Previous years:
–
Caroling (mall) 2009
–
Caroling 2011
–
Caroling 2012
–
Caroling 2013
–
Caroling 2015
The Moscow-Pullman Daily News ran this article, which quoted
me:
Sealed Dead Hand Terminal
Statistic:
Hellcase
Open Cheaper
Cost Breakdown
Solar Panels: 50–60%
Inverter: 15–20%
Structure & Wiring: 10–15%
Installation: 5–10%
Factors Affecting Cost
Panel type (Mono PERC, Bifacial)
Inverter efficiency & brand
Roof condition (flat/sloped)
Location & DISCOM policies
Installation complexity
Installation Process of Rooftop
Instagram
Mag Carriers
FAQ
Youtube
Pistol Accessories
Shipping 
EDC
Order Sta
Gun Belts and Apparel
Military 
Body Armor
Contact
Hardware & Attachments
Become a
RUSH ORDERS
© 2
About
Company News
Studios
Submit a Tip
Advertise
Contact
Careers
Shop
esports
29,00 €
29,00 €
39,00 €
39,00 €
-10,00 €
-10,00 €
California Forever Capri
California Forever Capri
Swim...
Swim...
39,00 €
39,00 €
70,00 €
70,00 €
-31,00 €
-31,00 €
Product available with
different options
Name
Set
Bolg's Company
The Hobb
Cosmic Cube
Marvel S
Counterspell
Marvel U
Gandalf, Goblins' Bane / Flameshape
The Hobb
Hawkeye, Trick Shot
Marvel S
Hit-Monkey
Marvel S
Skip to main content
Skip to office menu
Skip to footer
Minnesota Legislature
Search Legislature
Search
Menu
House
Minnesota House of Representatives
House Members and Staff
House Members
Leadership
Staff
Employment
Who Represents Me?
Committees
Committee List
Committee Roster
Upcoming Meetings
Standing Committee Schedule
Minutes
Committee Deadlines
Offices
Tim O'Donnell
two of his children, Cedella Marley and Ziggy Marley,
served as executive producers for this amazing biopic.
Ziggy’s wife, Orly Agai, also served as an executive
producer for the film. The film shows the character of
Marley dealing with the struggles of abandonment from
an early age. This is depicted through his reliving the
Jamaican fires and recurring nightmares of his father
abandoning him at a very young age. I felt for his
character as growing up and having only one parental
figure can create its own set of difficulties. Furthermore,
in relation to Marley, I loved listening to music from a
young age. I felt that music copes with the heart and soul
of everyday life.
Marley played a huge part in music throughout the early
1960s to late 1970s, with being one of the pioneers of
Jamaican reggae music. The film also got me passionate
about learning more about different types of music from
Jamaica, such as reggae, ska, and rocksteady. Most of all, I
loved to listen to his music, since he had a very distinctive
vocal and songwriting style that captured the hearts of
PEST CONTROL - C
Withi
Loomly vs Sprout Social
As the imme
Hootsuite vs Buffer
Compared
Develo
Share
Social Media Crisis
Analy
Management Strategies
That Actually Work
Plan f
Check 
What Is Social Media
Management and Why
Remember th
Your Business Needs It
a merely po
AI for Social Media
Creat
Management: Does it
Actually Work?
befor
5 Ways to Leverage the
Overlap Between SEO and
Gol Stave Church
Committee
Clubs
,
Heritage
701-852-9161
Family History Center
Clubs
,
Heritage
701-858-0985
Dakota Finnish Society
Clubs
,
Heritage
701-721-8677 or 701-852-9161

____________________

• To-do item:
Write every line of text from all the items above as a JSON list of strings, one string per line, with blank lines omitted.

• Exercise result:
[
  "Previous years:",
  "–",
  "Caroling (mall) 2009",
  "–",
  "Caroling 2011",
  "–",
  "Caroling 2012",
  "–",
  "Caroling 2013",
  "–",
  "Caroling 2015",
  "The Moscow-Pullman Daily News ran this article, which quoted",
  "me:",
  "Sealed Dead Hand Terminal",
  "Statistic:",
  "Hellcase",
  "Open Cheaper",
  "Cost Breakdown",
  "Solar Panels: 50–60%",
  "Inverter: 15–20%",
  "Structure & Wiring: 10–15%",
  "Installation: 5–10%",
  "Factors Affecting Cost",
  "Panel type (Mono PERC, Bifacial)",
  "Inverter efficiency & brand",
  "Roof condition (flat/sloped)",
  "Location & DISCOM policies",
  "Installation complexity",
  "Installation Process of Rooftop",
  "Instagram",
  "Mag Carriers",
  "FAQ",
  "Youtube",
  "Pistol Accessories",
  "Shipping ",
  "EDC",
  "Order Sta",
  "Gun Belts and Apparel",
  "Military ",
  "Body Armor",
  "Contact",
  "Hardware & Attachments",
  "Become a",
  "RUSH ORDERS",
  "© 2",
  "About",
  "Company News",
  "Studios",
  "Submit a Tip",
  "Advertise",
  "Contact",
  "Careers",
  "Shop",
  "esports",
  "29,00 €",
  "29,00 €",
  "39,00 €",
  "39,00 €",
  "-10,00 €",
  "-10,00 €",
  "California Forever Capri",
  "California Forever Capri",
  "Swim...",
  "Swim...",
  "39,00 €",
  "39,00 €",
  "70,00 €",
  "70,00 €",
  "-31,00 €",
  "-31,00 €",
  "Product available with",
  "different options",
  "Name",
  "Set",
  "Bolg's Company",
  "The Hobb",
  "Cosmic Cube",
  "Marvel S",
  "Counterspell",
  "Marvel U",
  "Gandalf, Goblins' Bane / Flameshape",
  "The Hobb",
  "Hawkeye, Trick Shot",
  "Marvel S",
  "Hit-Monkey",
  "Marvel S",
  "Skip to main content",
  "Skip to office menu",
  "Skip to footer",
  "Minnesota Legislature",
  "Search Legislature",
  "Search",
  "Menu",
  "House",
  "Minnesota House of Representatives",
  "House Members and Staff",
  "House Members",
  "Leadership",
  "Staff",
  "Employment",
  "Who Represents Me?",
  "Committees",
  "Committee List",
  "Committee Roster",
  "Upcoming Meetings",
  "Standing Committee Schedule",
  "Minutes",
  "Committee Deadlines",
  "Offices",
  "Tim O'Donnell",
  "two of his children, Cedella Marley and Ziggy Marley,",
  "served as executive producers for this amazing biopic.",
  "Ziggy’s wife, Orly Agai, also served as an executive",
  "producer for the film. The film shows the character of",
  "Marley dealing with the struggles of abandonment from",
  "an early age. This is depicted through his reliving the",
  "Jamaican fires and recurring nightmares of his father",
  "abandoning him at a very young age. I felt for his",
  "character as growing up and having only one parental",
  "figure can create its own set of difficulties. Furthermore,",
  "in relation to Marley, I loved listening to music from a",
  "young age. I felt that music copes with the heart and soul",
  "of everyday life.",
  "Marley played a huge part in music throughout the early",
  "1960s to late 1970s, with being one of the pioneers of",
  "Jamaican reggae music. The film also got me passionate",
  "about learning more about different types of music from",
  "Jamaica, such as reggae, ska, and rocksteady. Most of all, I",
  "loved to listen to his music, since he had a very distinctive",
  "vocal and songwriting style that captured the hearts of",
  "PEST CONTROL - C",
  "Withi",
  "Loomly vs Sprout Social",
  "As the imme",
  "Hootsuite vs Buffer",
  "Compared",
  "Develo",
  "Share",
  "Social Media Crisis",
  "Analy",
  "Management Strategies",
  "That Actually Work",
  "Plan f",
  "Check ",
  "What Is Social Media",
  "Management and Why",
  "Remember th",
  "Your Business Needs It",
  "a merely po",
  "AI for Social Media",
  "Creat",
  "Management: Does it",
  "Actually Work?",
  "befor",
  "5 Ways to Leverage the",
  "Overlap Between SEO and",
  "Gol Stave Church",
  "Committee",
  "Clubs",
  ",",
  "Heritage",
  "701-852-9161",
  "Family History Center",
  "Clubs",
  ",",
  "Heritage",
  "701-858-0985",
  "Dakota Finnish Society",
  "Clubs",
  ",",
  "Heritage",
  "701-721-8677 or 701-852-9161"
]